▶ **課題**
**a.** パエリアの買い物の文章で、スーパーで待ち合わせた二人は、どのくらいの時間会えなかったのですか。
**b.** パエリアの買い物の文章を、最後の文のあとから続けて書いてください。

▶ **文章の抜粋**
++++
待ち合わせを兼ねて、パエリアの材料を買うために
Miguel(ミゲール)とスーパーで待ち合わせたが、
行き違ってしまい、結局1時間以上
会うことができず疲れきって途方にくれた頃、
ミゲールが現れた。

きっと迷っているんだろうと思い、
港のほうをあちこち歩いて探し回った、というのである。
携帯のメールアドレス聞いておけばよかったよ。
という。レイラとも、待ち合わせ場所で会えないし。

携帯が手に入った今、
待ち合わせで四苦八苦しなくなったが
そういえば、昔はよくこんなこと
あったよな~。すっかり忘れてた。

ドキドキしたり、クタクタになったりしながら
パエリアの材料を一緒に見てまわった。

スパイスのコーナーで、
ミゲールがなにやらずっと探している。
もしかしたらサフラン?これじゃないの?
と小さなビンを指差すと、
サフランは普通使わないんだ。という。
高いし、口に入ったら出さなきゃいけないでしょ。
++++
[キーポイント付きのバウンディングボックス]
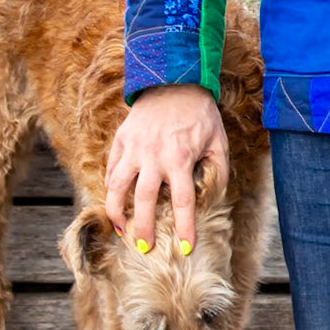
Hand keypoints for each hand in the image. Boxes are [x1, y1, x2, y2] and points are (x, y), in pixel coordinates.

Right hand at [104, 84, 228, 254]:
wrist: (174, 80)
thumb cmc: (201, 114)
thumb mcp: (218, 141)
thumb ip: (217, 171)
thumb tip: (213, 198)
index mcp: (180, 159)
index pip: (183, 202)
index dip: (185, 228)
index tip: (185, 248)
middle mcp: (154, 156)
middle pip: (144, 202)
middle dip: (144, 229)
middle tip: (144, 249)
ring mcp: (134, 148)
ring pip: (118, 187)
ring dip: (117, 212)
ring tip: (121, 230)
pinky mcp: (121, 139)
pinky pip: (112, 169)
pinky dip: (111, 187)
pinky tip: (115, 200)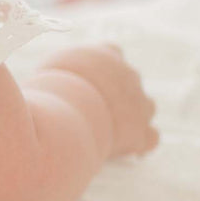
++++
▶ **答え**
**a.** 1時間以上です。

**b.**
スペインではもっと安くて飲み込める
(液体、とか砕いたものとか)
別のものを使うんだ、たぶんあると思う。と
目をさらのようにして棚を丁寧に見ている。

どんな、名前のスパイスか何度か聞いたが
結局全然覚えられなかった。

しばらくして、ミゲールは
スペイン語を話していたカップルに声をかけた。
どこにあるか知っている?というような
ことを話しているのだと思う。

向こう側の棚だよ。
そう、でも見つからないんだ。

そんな会話が展開されたのだと思う。

その、見ず知らずのカップルは
気がついたら一緒になってスパイスを
探し始めたのだった。

日本人は、いくらならんでも
そこまでしないよな~。
本当に優しいんだ、この人たち。と驚いた。

*************************

そして一方、授業では、
とにかく気ままなのがスペイン人たち。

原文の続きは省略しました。